Couriers, logistics, supply chain … new lifelines for society

A man unloads parcels from a ZTO Express delivery vehicle in Beijing. [Photo/Agencies]

Asked who figure in their “most popular men” list, most Chinese women will likely say it is the deliverymen or the couriers who bring home the goodies - all those well-packed boxes and bags containing stuff bought online, be it the latest fashion or the sinfully sweet and creamy imported chocolate.

COVID-19 and the attendant contact-free requirements have only made the deliverymen even more popular, in spite of the disruptions to logistics caused by the recent outbreaks in Beijing, Shanghai and other parts of the nation. A package from Hangzhou, Zhejiang province, which would have taken no more than three days to materialize in the normal course, took almost 20 days to reach me in April, giving me endless moments of anxiety.

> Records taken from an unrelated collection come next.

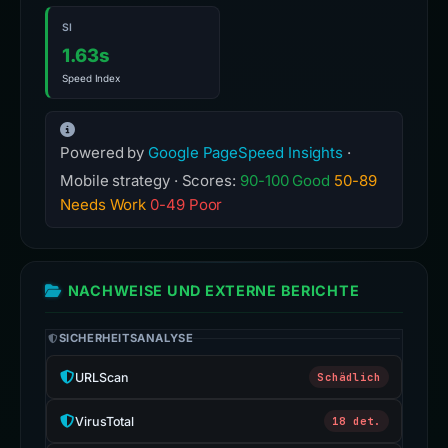
SI
1.63s
Speed Index
Powered by
Google PageSpeed Insights
·
Mobile strategy · Scores:
90-100 Good
50-89
Needs Work
0-49 Poor
NACHWEISE UND EXTERNE BERICHTE
SICHERHEITSANALYSE
URLScan
Schädlich
VirusTotal
18 det.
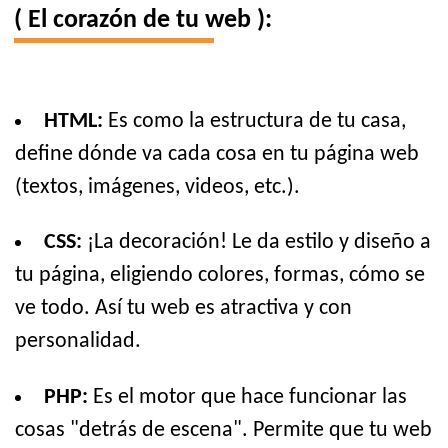
( El corazón de tu web ):
HTML:
Es como la estructura de tu casa,
define dónde va cada cosa en tu página web
(textos, imágenes, videos, etc.).
CSS:
¡La decoración! Le da estilo y diseño a
tu página, eligiendo colores, formas, cómo se
ve todo. Así tu web es atractiva y con
personalidad.
PHP:
Es el motor que hace funcionar las
cosas "detrás de escena". Permite que tu web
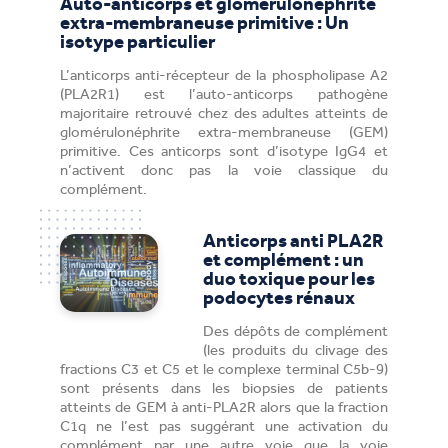
Auto-anticorps et glomérulonéphrite
extra-membraneuse primitive : Un
isotype particulier
L’anticorps anti-récepteur de la phospholipase A2
(PLA2R1) est l’auto-anticorps pathogène
majoritaire retrouvé chez des adultes atteints de
glomérulonéphrite extra-membraneuse (GEM)
primitive. Ces anticorps sont d’isotype IgG4 et
n’activent donc pas la voie classique du
complément.
Anticorps anti PLA2R
et complément : un
duo toxique pour les
podocytes rénaux
Des dépôts de complément
(les produits du clivage des
fractions C3 et C5 et le complexe terminal C5b-9)
sont présents dans les biopsies de patients
atteints de GEM à anti-PLA2R alors que la fraction
C1q ne l’est pas suggérant une activation du
complément par une autre voie que la voie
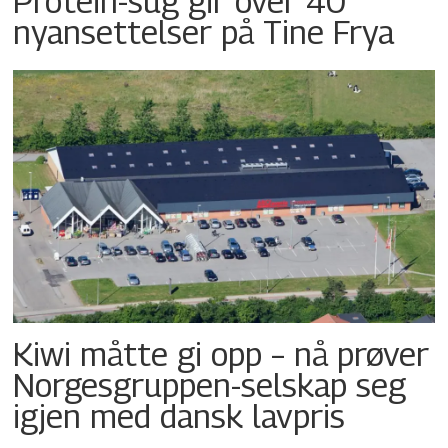
Protein-sug gir over 40
nyansettelser på Tine Frya
Kiwi måtte gi opp – nå prøver
Norgesgruppen-selskap seg
igjen med dansk lavpris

Now, that highlights the importance of logistics in our daily lives. Amid the pandemic, urgent delivery of products is of prime importance. Certain products can provide timely relief for those in need. It is also crucial to stabilizing industrial production and economic growth, as industrial product logistics accounts for 90 percent of China’s total logistics.

“Transportation is a key link in logistics, and logistics is a key part of the supply chain. Obstructed traffic and poor logistics will gradually affect the stability of the industrial chain and supply chain as well as the smooth operation of the national economy,” said He Dengcai, vice-president of the Beijing-based China Federation of Logistics and Purchasing.

“The logistics system should be treated as important as urban power supply and water supply,” He said.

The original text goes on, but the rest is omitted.